- Set exercise 1
The passage on documentary photography says the black and white format offers its content to the viewer "as" several things. List all of them.

- Document extract
* * * * * * *
The ‘Documentary’ photographic image. Yet how does the documentary photograph work in black and white, when our everyday reality is normally perceived in colour? Technically the event of any photograph is always already in the past; in this sense the black and white photograph’s initial effect of ‘pastness’ is truer than the colour photograph’s claim to immediacy – yet this effect should also count against the use of black and white photography to reveal the present. In fact, the black and white format -the setting apart effect- confers value, in effect reframes the content, offering it up to the viewer as important, worthy of selection, worthy of our attention, ‘newsworthy’ (an extension of the image-making process itself). Furthermore the lack of colour conveys thoughtfulness (again the sense of a remove), a seriousness colour images often seem to lack. The remainder of the present effect is due to the nature of the image-content itself. We are called to recognise the content as ‘timely’ in the sense of present interest or of recent origin, so forestalling the temporal reading of pastness (as the ‘usual’ meaning of black and white when opposed to the presence of colour). These two semiotic aspects of the photographic sign working together offer us a sense of the event captured, a kind of ‘present preserved’ (or ‘pastness deferred’) where the relatively short time lag can be forgotten in the construction of a picture of ‘what is going on’ – a kind of documentary ‘event-horizon’ where the time taken for the arrival of the image can be ignored (the event is chronologically well in the past by the time we see the recorded image). The black and white image, here with its sense of the ‘reported present’ or ‘present continuous’, is the key to the ‘gritty realism’ effect; to presenting a present which is lacking in colourful embellishment, so told in ‘black and white’ – the rhetoric of black and white as the ‘colour’ of truth.
* * * * * * *
- Provided information
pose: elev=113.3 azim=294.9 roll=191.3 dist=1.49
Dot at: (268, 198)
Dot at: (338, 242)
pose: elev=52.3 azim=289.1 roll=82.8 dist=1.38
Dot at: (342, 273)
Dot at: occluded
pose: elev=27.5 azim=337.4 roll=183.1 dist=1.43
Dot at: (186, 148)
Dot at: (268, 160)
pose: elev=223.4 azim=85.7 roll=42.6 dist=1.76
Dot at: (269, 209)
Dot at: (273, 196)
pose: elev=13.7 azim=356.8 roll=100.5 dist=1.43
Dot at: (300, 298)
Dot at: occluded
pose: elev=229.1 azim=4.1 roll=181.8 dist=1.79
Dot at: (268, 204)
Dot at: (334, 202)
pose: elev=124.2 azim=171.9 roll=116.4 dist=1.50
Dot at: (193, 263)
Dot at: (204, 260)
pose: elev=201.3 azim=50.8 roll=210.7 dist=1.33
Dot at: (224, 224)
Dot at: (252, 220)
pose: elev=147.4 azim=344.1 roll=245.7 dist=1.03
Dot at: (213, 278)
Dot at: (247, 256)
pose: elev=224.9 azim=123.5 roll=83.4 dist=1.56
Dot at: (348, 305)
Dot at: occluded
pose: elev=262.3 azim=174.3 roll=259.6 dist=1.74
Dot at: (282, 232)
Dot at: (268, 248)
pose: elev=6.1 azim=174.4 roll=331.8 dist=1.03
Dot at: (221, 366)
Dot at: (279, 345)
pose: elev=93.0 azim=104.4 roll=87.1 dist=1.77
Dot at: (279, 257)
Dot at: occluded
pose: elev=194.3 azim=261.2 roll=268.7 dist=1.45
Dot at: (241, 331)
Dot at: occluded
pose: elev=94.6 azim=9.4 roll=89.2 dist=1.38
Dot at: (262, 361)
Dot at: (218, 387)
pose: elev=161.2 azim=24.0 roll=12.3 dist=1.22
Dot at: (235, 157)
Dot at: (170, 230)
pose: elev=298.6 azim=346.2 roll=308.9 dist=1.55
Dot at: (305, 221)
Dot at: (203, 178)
* * * * * * *
- Set exercise 2
Rewrite the rows from the line containing "pose: elev=27.5 azim=337.4" through the line containing "Dot at: (334, 202)", inclusive, with "dist" replaced by "distance" and nothing else changed.

- Solution 1
- important
- worthy of selection
- worthy of our attention
- 'newsworthy'

- Solution 2
pose: elev=27.5 azim=337.4 roll=183.1 distance=1.43
Dot at: (186, 148)
Dot at: (268, 160)
pose: elev=223.4 azim=85.7 roll=42.6 distance=1.76
Dot at: (269, 209)
Dot at: (273, 196)
pose: elev=13.7 azim=356.8 roll=100.5 distance=1.43
Dot at: (300, 298)
Dot at: occluded
pose: elev=229.1 azim=4.1 roll=181.8 distance=1.79
Dot at: (268, 204)
Dot at: (334, 202)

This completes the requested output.